— Я к внукам, — сказала Аграфена Тихоновна, проходя мимо меня, как мимо предмета мебели. — Не к тебе.
Она. Старуха, которую Стрешнев упоминал в дневнике с тем тоном осторожного недовольства, с каким упоминают зубную боль: «Аграфена Тихоновна приходила, опять попрекала». Тёща. Мать покойной Елизаветы. Человек, который знал настоящего Стрешнева двадцать лет, презирал его примерно столько же и терпел — ради внуков.
Анна выбежала из своей комнаты — и впервые за эти дни я увидел на её лице что-то, кроме настороженности: радость. Она обняла старуху — осторожно, как обнимают хрупкую вещь, — и Аграфена Тихоновна ответила, и лицо у неё на мгновение стало другим: мягким, живым. Потом — закрылось обратно.
Николай спустился, поздоровался — сдержанно, но с теплом. Показал бабке часы — новые, золотые, подарок.
— Это тебе Павлуша подарил? — спросила Аграфена Тихоновна, и в её голосе было столько недоверия, что хватило бы на судебное заседание.
— Папа, — подтвердил Николай.
— Гм, — сказала старуха и посмотрела на меня. Я выдержал взгляд.
За чаем — Аграфена Тихоновна пила из своей чашки, принесённой Прохором откуда-то из буфета (видимо, у неё была своя, особая), — она сидела напротив меня и наблюдала. Молча. Минут пять. Потом:
— Ты чего это, Павлуша, трезвый сидишь в восемь вечера? Нездоровится?
— Бросил, Аграфена Тихоновна, — сказал я. — Довольно.
Старуха чуть не уронила чашку. Не буквально — руки у неё были крепкие, — но движение было: чашка дрогнула, блюдечко звякнуло.
— Бросил? Мадеру свою? Ты?
— Я.
— Совсем?
— Совсем.
Пауза. Аграфена Тихоновна смотрела на меня — и я видел, как за тёмными глазами работает механизм, отличный от сычёвского, но не менее точный. Сычёв считал отклонения от нормы. Аграфена Тихоновна искала объяснение — из своего набора, из своего мира, где мужик либо пьёт, либо покаялся, и третьего не дано.

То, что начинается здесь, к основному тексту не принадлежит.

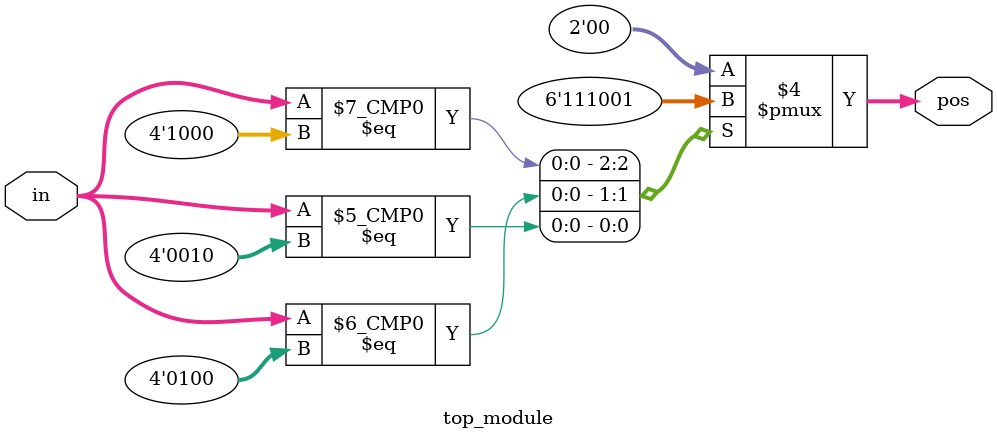
<source format=sv>
module top_module (
    input [3:0] in,
    output reg [1:0] pos
);

always @(*) begin
    case (in)
        4'b1000: pos = 2'b11;
        4'b0100: pos = 2'b10;
        4'b0010: pos = 2'b01;
        4'b0001: pos = 2'b00;
        default: pos = 2'b00;
    endcase
end

endmodule

</source>
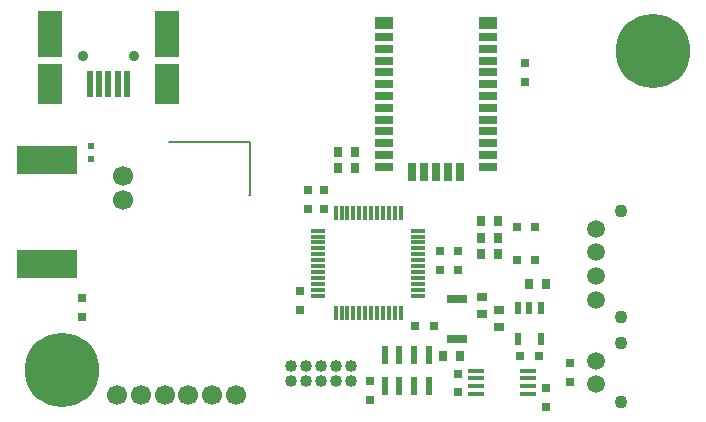
<source format=gts>
G04 #@! TF.FileFunction,Soldermask,Top*
%FSLAX46Y46*%
G04 Gerber Fmt 4.6, Leading zero omitted, Abs format (unit mm)*
G04 Created by KiCad (PCBNEW 4.0.1-stable) date 10/03/2016 22:19:41*
%MOMM*%
G01*
G04 APERTURE LIST*
%ADD10C,0.100000*%
%ADD11C,0.200000*%
%ADD12R,1.200000X0.300000*%
%ADD13R,0.300000X1.200000*%
%ADD14C,1.500000*%
%ADD15C,1.100000*%
%ADD16C,1.700000*%
%ADD17R,0.600000X1.500000*%
%ADD18R,5.080000X2.413000*%
%ADD19R,0.800000X0.800000*%
%ADD20R,0.500000X0.600000*%
%ADD21R,1.500000X0.700000*%
%ADD22R,1.500000X1.000000*%
%ADD23R,0.700000X1.500000*%
%ADD24C,1.016000*%
%ADD25R,0.500000X2.250000*%
%ADD26R,2.050000X4.000000*%
%ADD27R,2.050000X3.500000*%
%ADD28C,0.900000*%
%ADD29R,0.700000X0.950000*%
%ADD30R,0.950000X0.700000*%
%ADD31R,0.700000X0.800000*%
%ADD32R,0.600000X1.100000*%
%ADD33R,1.400000X0.400000*%
%ADD34R,1.700000X0.800000*%
%ADD35C,6.300000*%
%ADD36C,0.600000*%
G04 APERTURE END LIST*
D10*
D11*
X186870000Y-116160000D02*
X186850000Y-116160000D01*
X186870000Y-111660000D02*
X186870000Y-116160000D01*
X180010000Y-111660000D02*
X186870000Y-111660000D01*
D12*
X201150000Y-124700000D03*
X201150000Y-124200000D03*
X201150000Y-123700000D03*
X201150000Y-123200000D03*
X201150000Y-122700000D03*
X201150000Y-122200000D03*
X201150000Y-121700000D03*
X201150000Y-121200000D03*
X201150000Y-120700000D03*
X201150000Y-120200000D03*
X201150000Y-119700000D03*
X201150000Y-119200000D03*
D13*
X199650000Y-117700000D03*
X199150000Y-117700000D03*
X198650000Y-117700000D03*
X198150000Y-117700000D03*
X197650000Y-117700000D03*
X197150000Y-117700000D03*
X196650000Y-117700000D03*
X196150000Y-117700000D03*
X195650000Y-117700000D03*
X195150000Y-117700000D03*
X194650000Y-117700000D03*
X194150000Y-117700000D03*
D12*
X192650000Y-119200000D03*
X192650000Y-119700000D03*
X192650000Y-120200000D03*
X192650000Y-120700000D03*
X192650000Y-121200000D03*
X192650000Y-121700000D03*
X192650000Y-122200000D03*
X192650000Y-122700000D03*
X192650000Y-123200000D03*
X192650000Y-123700000D03*
X192650000Y-124200000D03*
X192650000Y-124700000D03*
D13*
X194150000Y-126200000D03*
X194650000Y-126200000D03*
X195150000Y-126200000D03*
X195650000Y-126200000D03*
X196150000Y-126200000D03*
X196650000Y-126200000D03*
X197150000Y-126200000D03*
X197650000Y-126200000D03*
X198150000Y-126200000D03*
X198650000Y-126200000D03*
X199150000Y-126200000D03*
X199650000Y-126200000D03*
D14*
X216200000Y-119050000D03*
X216200000Y-121050000D03*
X216200000Y-123050000D03*
X216200000Y-125050000D03*
D15*
X218300000Y-117550000D03*
X218300000Y-126550000D03*
D16*
X176175000Y-114600000D03*
X176175000Y-116600000D03*
X175675000Y-133100000D03*
X177675000Y-133100000D03*
X179675000Y-133100000D03*
X181675000Y-133100000D03*
X183675000Y-133100000D03*
X185675000Y-133100000D03*
D17*
X198300000Y-132350000D03*
X199550000Y-132350000D03*
X200800000Y-132350000D03*
X200800000Y-129750000D03*
X199550000Y-129750000D03*
X198300000Y-129750000D03*
X202050000Y-132350000D03*
X202050000Y-129750000D03*
D18*
X169700000Y-113218500D03*
X169700000Y-121981500D03*
D19*
X214000000Y-132000000D03*
X214000000Y-130400000D03*
X211950000Y-134150000D03*
X211950000Y-132550000D03*
X204500000Y-131300000D03*
X204500000Y-132900000D03*
X210200000Y-105000000D03*
X210200000Y-106600000D03*
X172700000Y-126500000D03*
X172700000Y-124900000D03*
X203000000Y-120900000D03*
X203000000Y-122500000D03*
X202450000Y-127250000D03*
X200850000Y-127250000D03*
X191150000Y-125950000D03*
X191150000Y-124350000D03*
X193160000Y-117360000D03*
X193160000Y-115760000D03*
X197070000Y-131920000D03*
X197070000Y-133520000D03*
D20*
X173400000Y-113100000D03*
X173400000Y-112000000D03*
D21*
X198250000Y-103800000D03*
X198250000Y-104800000D03*
X198250000Y-109800000D03*
X198250000Y-111800000D03*
X198250000Y-110800000D03*
X198250000Y-108800000D03*
X198250000Y-107800000D03*
X198250000Y-106800000D03*
X198250000Y-105800000D03*
X198250000Y-102800000D03*
D22*
X198250000Y-101650000D03*
D21*
X198250000Y-112800000D03*
X198250000Y-113800000D03*
X198250000Y-113800000D03*
X198250000Y-112800000D03*
D22*
X198250000Y-101650000D03*
D21*
X198250000Y-102800000D03*
X198250000Y-105800000D03*
X198250000Y-106800000D03*
X198250000Y-107800000D03*
X198250000Y-108800000D03*
X198250000Y-110800000D03*
X198250000Y-111800000D03*
X198250000Y-109800000D03*
X198250000Y-104800000D03*
X198250000Y-103800000D03*
D23*
X202650000Y-114200000D03*
X203650000Y-114200000D03*
X204650000Y-114200000D03*
X201650000Y-114200000D03*
X200650000Y-114200000D03*
D21*
X207050000Y-113800000D03*
X207050000Y-112800000D03*
X207050000Y-111800000D03*
X207050000Y-110800000D03*
X207050000Y-109800000D03*
X207050000Y-108800000D03*
X207050000Y-107800000D03*
X207050000Y-106800000D03*
X207050000Y-105800000D03*
X207050000Y-104800000D03*
X207050000Y-103800000D03*
X207050000Y-102800000D03*
D22*
X207050000Y-101650000D03*
D24*
X190380000Y-131970000D03*
X190380000Y-130700000D03*
X191650000Y-131970000D03*
X191650000Y-130700000D03*
X192920000Y-131970000D03*
X192920000Y-130700000D03*
X194190000Y-131970000D03*
X194190000Y-130700000D03*
X195460000Y-131970000D03*
X195460000Y-130700000D03*
D25*
X176520000Y-106760000D03*
X175720000Y-106760000D03*
X174920000Y-106760000D03*
X174120000Y-106760000D03*
X173320000Y-106760000D03*
D26*
X179845000Y-102535000D03*
D27*
X179845000Y-106785000D03*
D26*
X169995000Y-102535000D03*
D27*
X169995000Y-106785000D03*
D28*
X177120000Y-104435000D03*
X172720000Y-104435000D03*
D29*
X207925000Y-121200000D03*
X206475000Y-121200000D03*
X207925000Y-119800000D03*
X206475000Y-119800000D03*
X207925000Y-118400000D03*
X206475000Y-118400000D03*
D30*
X206510000Y-124785000D03*
X206510000Y-126235000D03*
D29*
X204655000Y-129790000D03*
X203205000Y-129790000D03*
D14*
X216200000Y-130200000D03*
X216200000Y-132200000D03*
D15*
X218300000Y-128700000D03*
X218300000Y-133700000D03*
D31*
X209500000Y-118925000D03*
X209500000Y-121675000D03*
X211000000Y-121675000D03*
X211000000Y-118925000D03*
D19*
X209750000Y-129800000D03*
X211350000Y-129800000D03*
D32*
X211500000Y-125750000D03*
X210550000Y-125750000D03*
X209600000Y-125750000D03*
X209600000Y-128350000D03*
X211500000Y-128350000D03*
D33*
X206050000Y-131050000D03*
X206050000Y-131700000D03*
X206050000Y-132350000D03*
X206050000Y-133000000D03*
X210450000Y-133000000D03*
X210450000Y-132350000D03*
X210450000Y-131700000D03*
X210450000Y-131050000D03*
D29*
X211955000Y-123730000D03*
X210505000Y-123730000D03*
D30*
X208000000Y-127345000D03*
X208000000Y-125895000D03*
D29*
X194375000Y-112500000D03*
X195825000Y-112500000D03*
X194375000Y-113900000D03*
X195825000Y-113900000D03*
D34*
X204400000Y-125010000D03*
X204400000Y-128410000D03*
D19*
X204500000Y-120900000D03*
X204500000Y-122500000D03*
X191840000Y-117390000D03*
X191840000Y-115790000D03*
D35*
X220990000Y-104000000D03*
D36*
X220990000Y-101500000D03*
X223490000Y-104000000D03*
X220990000Y-106500000D03*
X218490000Y-104000000D03*
X219190000Y-102200000D03*
X222790000Y-102200000D03*
X219190000Y-105800000D03*
X222790000Y-105800000D03*
D35*
X171000000Y-131000000D03*
D36*
X171000000Y-128500000D03*
X173500000Y-131000000D03*
X171000000Y-133500000D03*
X168500000Y-131000000D03*
X169200000Y-129200000D03*
X172800000Y-129200000D03*
X169200000Y-132800000D03*
X172800000Y-132800000D03*
M02*

</source>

— Ну, слава Богу, — сказала она наконец. — Может, Лизонька с небес надоумила.
— Может быть, — сказал я.
— И трубку бросил?
Трубку. Стрешнев курил трубку. Я — нет. И за шесть дней ни разу не курил, и никто не заметил — или я думал, что не заметил. Прохор промолчал. Глафира — тоже. Но Аграфена Тихоновна — заметила. Потому что Аграфена Тихоновна замечала всё.
— И трубку, — сказал я.
— Чудеса, — сказала старуха и перекрестилась. — Не к добру, видать. Или к добру. Поживём — увидим.
Она пила чай. Я пил чай. Анна и Николай сидели рядом — тихие, внимательные, считающие каждое слово. Потом Аграфена Тихоновна сказала — между прочим, как бы невзначай, отхлёбывая из чашки:
— А почерк-то у тебя изменился, Павлуша. Я записку твою видела — ту, что Ерофей привозил, когда ты в управе допоздна задержался. Буквы какие-то… другие. Крупнее. И наклон не тот.